China Railway Group Limited (China Railway), the listed subsidiary of the China Railway Engineering Corporation, anounced late Thursday that its net profits surged 9.94 percent year on year in 2012 thanks to increasing orders.
The Beijing-based company, whose parent company is China's largest civil construction company directly supervised by the cabinet, saw its net profits rise 9.94 percent year on year to 7.35 billion yuan (1.17 billion U.S. dollars), according to its annual report filed with the Shanghai Stock Exchange.
The company's total business revenues increased 5 percent to 482.69 billion yuan, with basic earnings per share up 12.9 percent to 0.35 yuan, the company said.

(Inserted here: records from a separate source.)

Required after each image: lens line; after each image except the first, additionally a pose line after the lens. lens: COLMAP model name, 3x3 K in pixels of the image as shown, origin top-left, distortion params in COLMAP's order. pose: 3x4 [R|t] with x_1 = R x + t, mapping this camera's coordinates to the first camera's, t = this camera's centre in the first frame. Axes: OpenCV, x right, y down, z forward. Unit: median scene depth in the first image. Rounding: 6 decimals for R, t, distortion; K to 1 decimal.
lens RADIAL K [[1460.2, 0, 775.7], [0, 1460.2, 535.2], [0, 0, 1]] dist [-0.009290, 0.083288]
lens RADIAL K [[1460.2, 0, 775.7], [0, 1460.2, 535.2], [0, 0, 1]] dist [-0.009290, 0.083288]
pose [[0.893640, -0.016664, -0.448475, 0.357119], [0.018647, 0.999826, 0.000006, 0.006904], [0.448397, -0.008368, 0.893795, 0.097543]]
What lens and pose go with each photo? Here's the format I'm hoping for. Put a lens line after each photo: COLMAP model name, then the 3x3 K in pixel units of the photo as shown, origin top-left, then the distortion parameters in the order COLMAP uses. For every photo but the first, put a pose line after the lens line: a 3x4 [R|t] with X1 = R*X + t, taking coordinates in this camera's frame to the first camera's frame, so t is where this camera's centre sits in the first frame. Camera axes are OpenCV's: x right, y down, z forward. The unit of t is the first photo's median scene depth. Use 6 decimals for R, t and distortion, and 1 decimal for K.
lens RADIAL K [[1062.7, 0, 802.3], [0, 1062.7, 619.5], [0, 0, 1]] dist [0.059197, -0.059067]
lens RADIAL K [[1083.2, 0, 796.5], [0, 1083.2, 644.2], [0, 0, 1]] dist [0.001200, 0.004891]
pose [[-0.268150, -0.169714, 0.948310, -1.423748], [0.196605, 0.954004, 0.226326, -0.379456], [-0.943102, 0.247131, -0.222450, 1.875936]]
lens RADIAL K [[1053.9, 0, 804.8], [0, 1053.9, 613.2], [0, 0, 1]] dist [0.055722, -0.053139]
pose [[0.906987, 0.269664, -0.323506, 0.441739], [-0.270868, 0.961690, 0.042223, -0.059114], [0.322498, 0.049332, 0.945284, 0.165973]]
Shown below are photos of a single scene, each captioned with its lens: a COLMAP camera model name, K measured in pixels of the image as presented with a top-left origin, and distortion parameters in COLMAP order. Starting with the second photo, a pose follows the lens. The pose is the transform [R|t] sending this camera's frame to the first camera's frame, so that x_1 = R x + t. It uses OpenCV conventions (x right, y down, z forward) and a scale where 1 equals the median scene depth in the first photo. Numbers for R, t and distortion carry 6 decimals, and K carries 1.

The value of the company's total assets amounted to 550.73 billion yuan, an increase of 17.49 percent from the previous year.
China Railway attributed its rising revenues to growing new orders and the timely completion of its projects.
The new contracts the company signed in 2012 were valued at 731 billion yuan, up 28.1 percent year on year, according to the annual report.
Industry insiders said robust fixed-asset investment in railways during the second half of last year greatly improved the company's performance from the first half, when its net profits dipped 2.18 percent year on year.
During the second half, the now-defunct Ministry of Railways raised the sector's yearly target for fixed asset investment three times. In December alone, the railway sector received a total fixed asset investment of 124 billion yuan, according to calculations done by the Shanghai Securities News based on ministry data.
China Railway predicted it will earn 455.3 billion yuan of operating revenues in 2013, buoyed by the recovering economy and favorable policies, including a strong urbanization drive.
The company's stock rose 1.08 percent to 2.82 yuan per share as of 10:40 a.m. Friday.